What?  Tax?  I should have joined the Tea Party right then and there, but of course was already a member of the Young Republicans. TAX?  I had not calculated that into my plans. I wasn’t going to get the guitar that day.  I would have to go back to my mother, who was waiting patently in the car outside for me, her air conditioning running wild to drive away the scorching Texas heat. Embarrassed, I turned to leave when the old guy behind the counter said.  “You’re good for it. Bring me the $15 next week or two.  Go enjoy this guitar.”

That man could have run for dictator of the world and I would have voted for him at that moment.

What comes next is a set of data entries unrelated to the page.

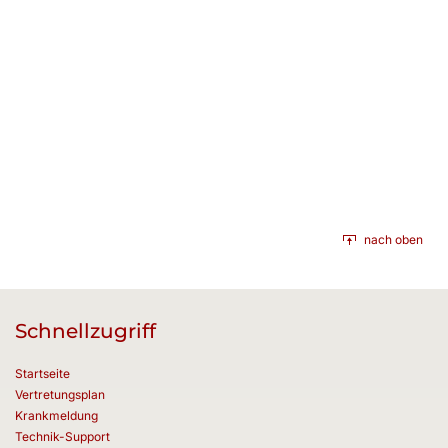
nach oben
Schnellzugriff
Startseite
Vertretungsplan
Krankmeldung
Technik-Support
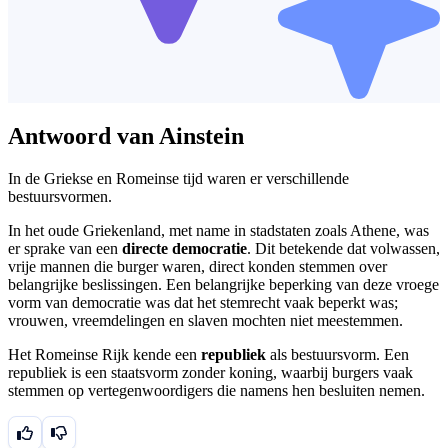
Antwoord van Ainstein
In de Griekse en Romeinse tijd waren er verschillende
bestuursvormen.
In het oude Griekenland, met name in stadstaten zoals Athene, was
er sprake van een
directe democratie
. Dit betekende dat volwassen,
vrije mannen die burger waren, direct konden stemmen over
belangrijke beslissingen. Een belangrijke beperking van deze vroege
vorm van democratie was dat het stemrecht vaak beperkt was;
vrouwen, vreemdelingen en slaven mochten niet meestemmen.
Het Romeinse Rijk kende een
republiek
als bestuursvorm. Een
republiek is een staatsvorm zonder koning, waarbij burgers vaak
stemmen op vertegenwoordigers die namens hen besluiten nemen.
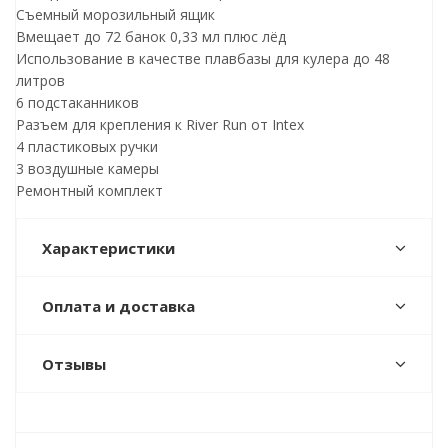
Съемный морозильный ящик
Вмещает до 72 банок 0,33 мл плюс лёд
Использование в качестве плавбазы для кулера до 48
литров
6 подстаканников
Разъем для крепления к River Run от Intex
4 пластиковых ручки
3 воздушные камеры
Ремонтный комплект
Характеристики
Оплата и доставка
Отзывы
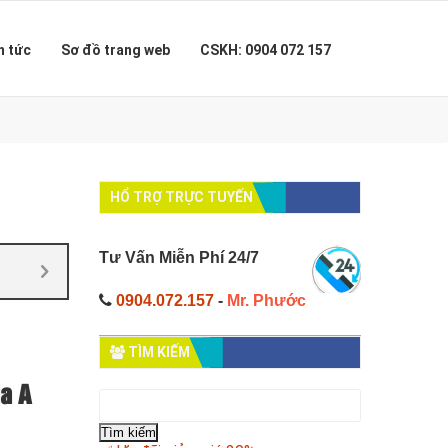
n tức
Sơ đồ trang web
CSKH: 0904 072 157
HỔ TRỢ TRỰC TUYẾN
Tư Vấn Miễn Phí 24/7
0904.072.157
-
Mr. Phước
TÌM KIẾM
ủa A
Tìm
kiếm
cho:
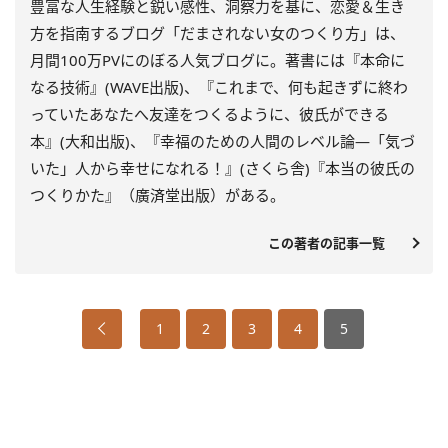
豊富な人生経験と鋭い感性、洞察力を基に、恋愛＆生き
方を指南するブログ「だまされない女のつくり方」は、
月間100万PVにのぼる人気ブログに。著書には『本命に
なる技術』(WAVE出版)、『これまで、何も起きずに終わ
っていたあなたへ友達をつくるように、彼氏ができる
本』(大和出版)、『幸福のための人間のレベル論―「気づ
いた」人から幸せになれる！』(さくら舎)『本当の彼氏の
つくりかた』（廣済堂出版）がある。
この著者の記事一覧
1
2
3
4
5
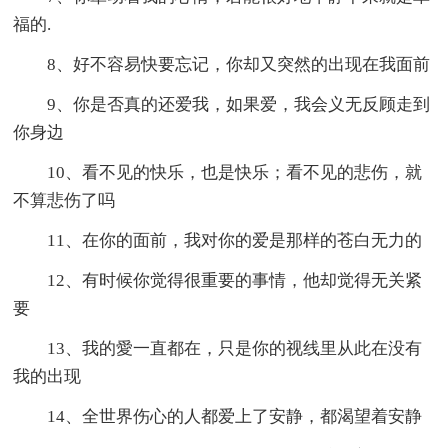
福的.
8、好不容易快要忘记，你却又突然的出现在我面前
9、你是否真的还爱我，如果爱，我会义无反顾走到
你身边
10、看不见的快乐，也是快乐；看不见的悲伤，就
不算悲伤了吗
11、在你的面前，我对你的爱是那样的苍白无力的
12、有时候你觉得很重要的事情，他却觉得无关紧
要
13、我的愛一直都在，只是你的视线里从此在没有
我的出现
14、全世界伤心的人都爱上了安静，都渴望着安静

It took me exactly two weeks to get back to Longview to pay off the TAX bill of $15, but when I did, he threw in a set of Black Diamond strings, because “You’re a man of your word, son.”

A Yamaha dreadnaught.  It wasn’t a Martin, but in my eyes and at that time, it was heaven.  It felt so good. It played so beautifully (even bar chords were possible) My dream guitar.  I played it at school, at church, in my bedroom, in the city park…everywhere.  It was a part of me. It was everything I wanted in a guitar.  Until…

And now you get (as Paul Harvey used to say…) the rest of the story.

My eye spotted and Aria in the hands of a good buddy…It glistened like woman;s ruby lips. I had to have her. So, we traded cash and guitars.  Then a Takamini. Then a Gibson. Then a Martin. Then a Fender and a Les Paul (first an Epiphone then later the real McCoy made in Nashville.)  I added to the collection guitars from Guild, PRS, G&L, SCGC, Taylor, Eastman, a few more Martins and Gibsons, A Jose’ Ramirez, another Takamini. Hofner –both Bass and six-string.  An ES 335, an ES 175, and on and on and on it went. Gibson begat Collings, which begat Benedetto which begat a twelve fret program my wife has me on now. I am not allowed into a guitar store without the aid of a friend firmly holding onto my credit card or other fiduciary controls or a person who is already in the witness protection program for GAS. (Guitar Acquisition Syndrome.)

The number of guitars grew and grew and soon surpassed 35. At first I called them my good luck seven.  Then there was the sweet sixteen.  (This was long before the NCAA copied my nomenclature.) 21 was a lucky number. I stayed there for a few months. Or was it weeks? 

35!

They were stacked in three rooms, hanging on the walls taking up sofa space and  spilling into the bedrooms. I even found myself in the ownership of a Yamaha just like the one I had purchased in Longview back in junior high school. I had come full circle. Through a series of marriages and kids and different houses, jobs and crisscross ventures from one coast to the next, I slowly whittled down the number to fifteen. Then to ten. And finally today it stands at 5 (Although I have just seen a #six lurking in the window at a high-end acoustic store…)

I am not sure I am making any better music now than I used to. But I am trying.  I practice on those five all the time. Daily.  Sometimes hourly.  And I am sure that #6 would make me a better player…

* If you are not familiar with that term, it means I asked my friends and friends of theirs to answer a couple of questions.  Very little scientific demographic profiling here.  Just some basic information. But it gets us in the ballpark  (or on the stage) as it were.